According to Hong Kong accounting industry sources, government officials had recently held talks with senior officials of the Big Four international accounting firms to discuss how to step up regulation of accountants.

It is understood the government is studying whether Hong Kong should follow the US model of an independent body to regulate listed auditors.

An alternative may be to follow Europe's approach and add more independent directors to the board of the HKSA, sources told the South China Morning Post.

A spokesman for the Financial Services and Treasury Bureau said: 'The self-regulatory framework of the accounting industry has served us well. Nonetheless, we need to be alive for areas of improvement. We also need to be concerned with the international standards and development.

'As to the oversight board in the US, it appears the board has yet to function and we need to see how it would operate before we can assess its effectiveness. But we will monitor the situation.'

Sources told the Post that government officials had substantial concerns following the US accounting scandals and the collapse of Enron and WorldCom, prompting the government to consider if Hong Kong should follow overseas accounting reforms.

The recent scandal at Euro-Asia Agriculture (Holdings) has been a trigger, confirming the need to tighten regulation on auditors.

The Shenyang-based orchid grower, audited by Hong Kong's Arthur Andersen, was alleged to have inflated its income in the past four years by 20 times when listing in the SAR in July last year, according to the China Securities Regulatory Commission (CSRC).

Eric Li Ka-cheung, legislator for accountants, said he supported reform to protect investors' interests but opposed scrapping of the self-regulatory roles of the HKSA.

'It would not be a fair approach to allow independent members to investigate the work of accounting professionals,' Mr Li said.

Anthony Wu Ting-yuk, Ernst & Young chairman for Hong Kong, China and the Far East, said, however, the HKSA should take a pro-active approach on its self-regulatory role.

'Investors have lost their confidence in the accounting industry after Enron,' Mr Wu said.

'It has been a worldwide trend to reform the accounting industry and Hong Kong would lag behind if we were not doing anything,' he said. The accountants who were doing their jobs properly should not worry too much about an oversight board checking their work.

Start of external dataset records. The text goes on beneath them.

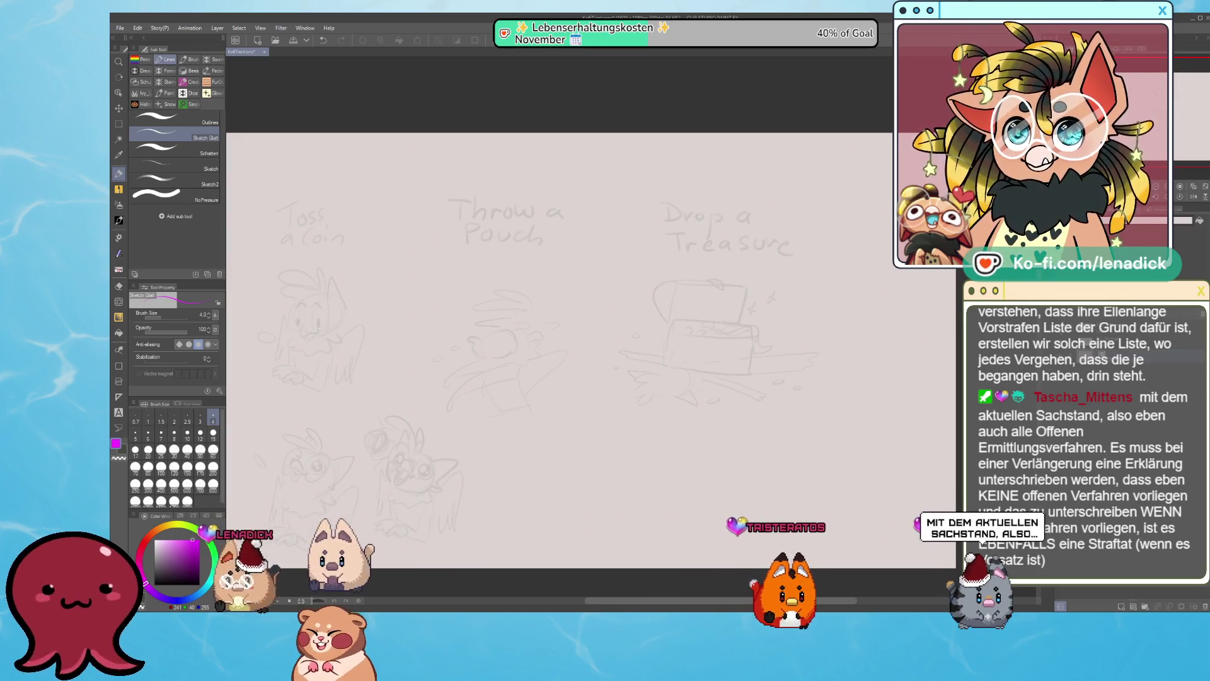
key("ctrl+h")
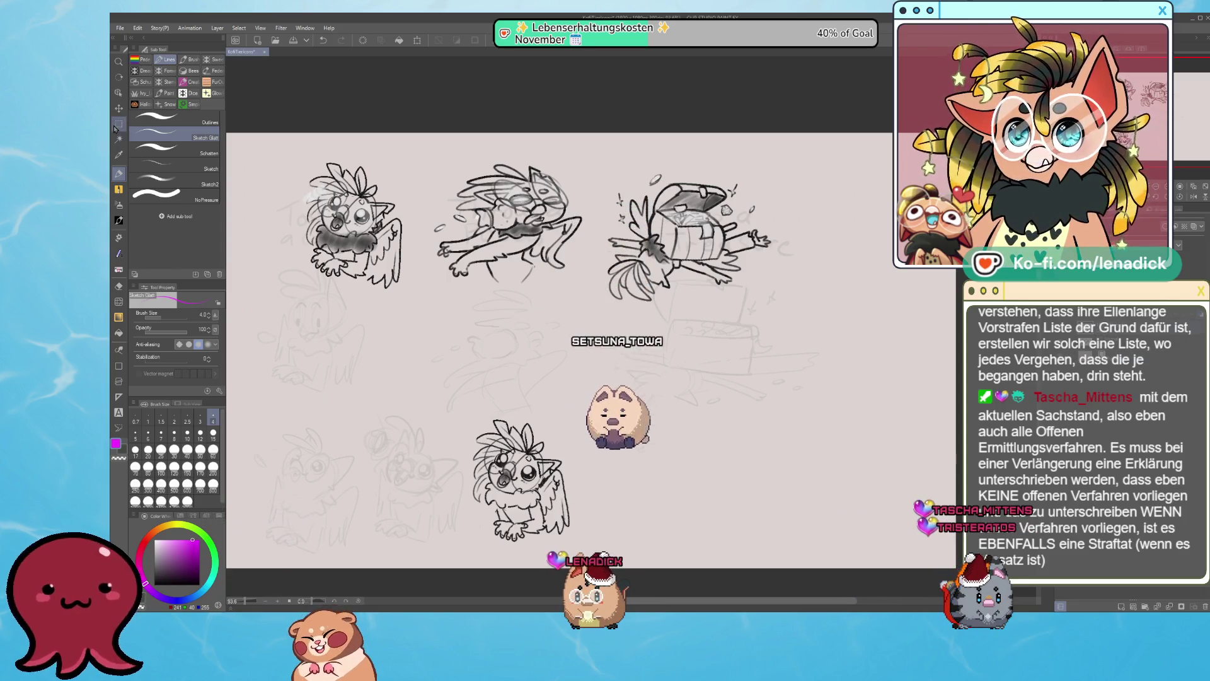
Switch to rectangular selection and open Change Canvas Size, cancelling without changes.
key("m")
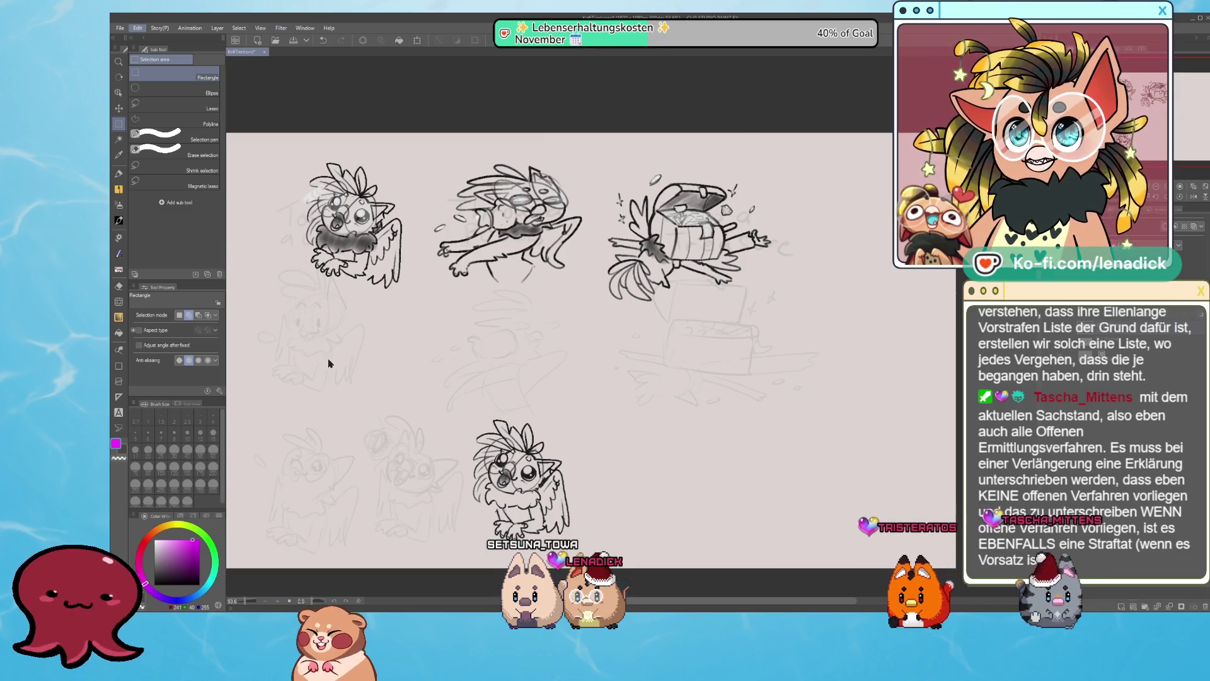
left_click(226, 294)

Mr Wu pointed out that the International Organisation of Securities Commissions had recently indicated that there would be a need for an independent body to regulate auditors. Hong Kong should also consider this international move.

He said since the HKSA was formed by accountants, members would have conflicts of interest when investigating other firms.

'It would be difficult for me to judge whether other accountants have done anything wrong,' Mr Wu said. 'We are all in the same industry and it would be difficult for me to give hard words against the others.'

'I would prefer a third party formed by independent persons to review our jobs. This would help benefit the public and the accounting industry.'

HKSA vice-president Edward Chow Kwong-fai, however, opposed allowing a third party to regulate auditors.

'The government should closely monitor the overseas markets' accounting reform but should not rush into it,' he said.

Mr Chow pointed out the US accounting oversight board would be an expensive option for Hong Kong to follow as it would need to hire more than 200 staff to monitor the work of auditors.

He also pointed out that the US accounting oversight board had many problems starting up; this was another reason why Hong Kong should not hurry to follow the US example.

US Securities and Exchange Commission chairman Harvey Pitt handed in his resignation two weeks ago after controversy erupted over his appointment of William Webster - who had been chairman of the auditing committee of troubled firm US Technologies - to head the new Public Company Accounting Oversight Board.